- [What the task requires]:
Where pictures appear, omit them, and copy exactly only the lines from the start of the listing through the line containing "Figure 11. Transfer", both included.

- [Data block]:
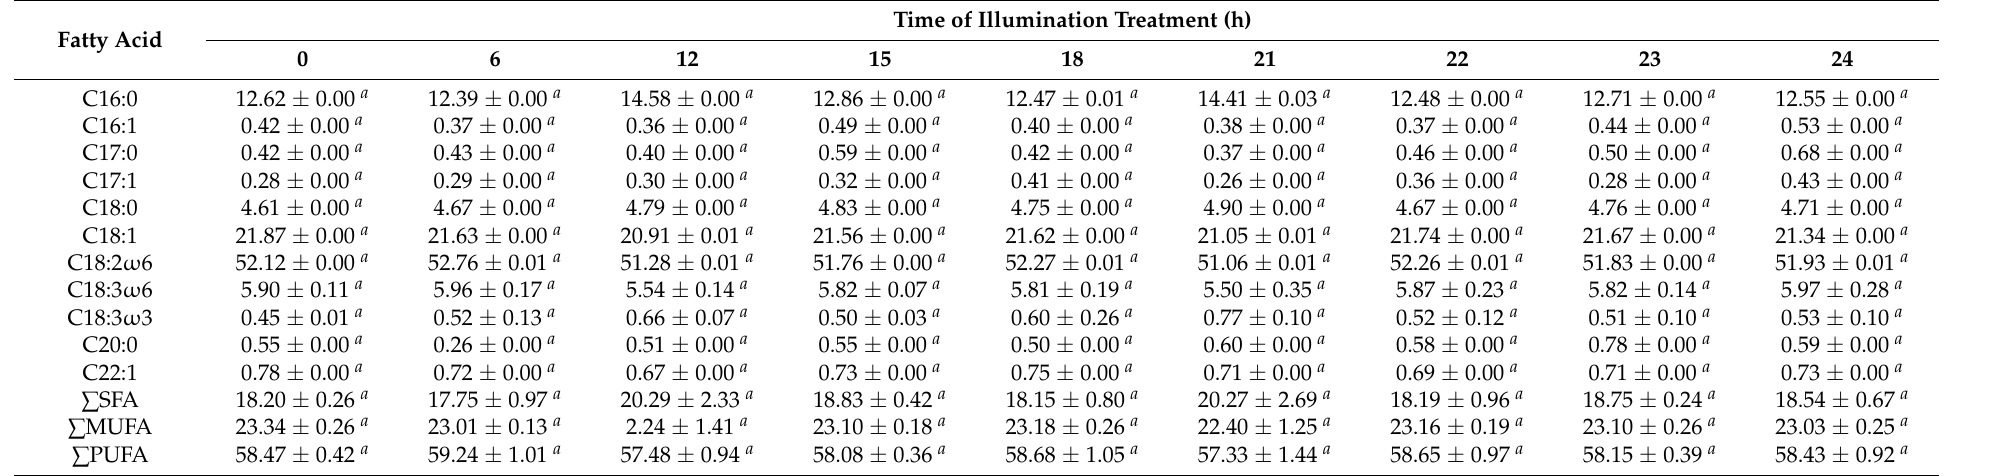
Table 1. The fatty acid composition of the activated clay bleached soybean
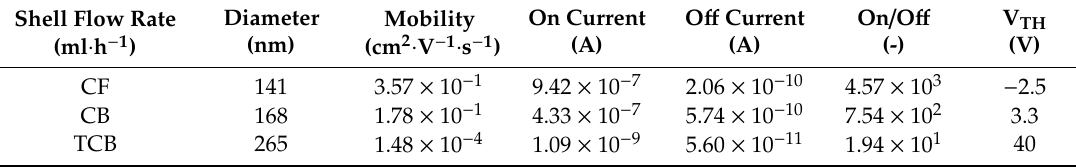
Figure 11. Transfer ( I DS and I DS1 / 2 versus V GS at V DS = − 60 V) and output characteristics of P3HT electrospun nanofibers prepared from ( a , d ) CF; ( b , e ) CB and ( c , f ) TCB systems. Table 1. Diameters and electrical properties of the devices prepared from three di ff erent solvent systems. Shell Flow Rate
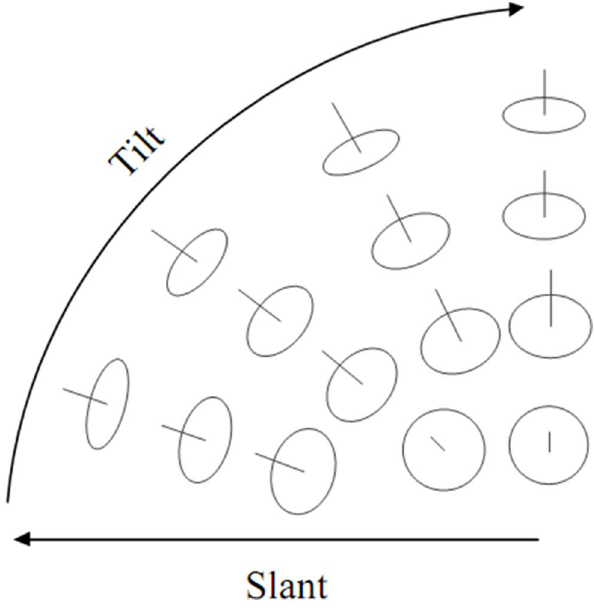
Figure 2. Texture scale variation using viewer centered spherical coordinate system. Tilt components of surface orientation is illustrated using a set of round patches arranged on a sphere. Central line at each patch shows the direction of the surface normal.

- [Written answer]:
Table 1. The fatty acid composition of the activated clay bleached soybean
Figure 11. Transfer ( I DS and I DS1 / 2 versus V GS at V DS = − 60 V) and output characteristics of P3HT electrospun nanofibers prepared from ( a , d ) CF; ( b , e ) CB and ( c , f ) TCB systems. Table 1. Diameters and electrical properties of the devices prepared from three di ff erent solvent systems. Shell Flow Rate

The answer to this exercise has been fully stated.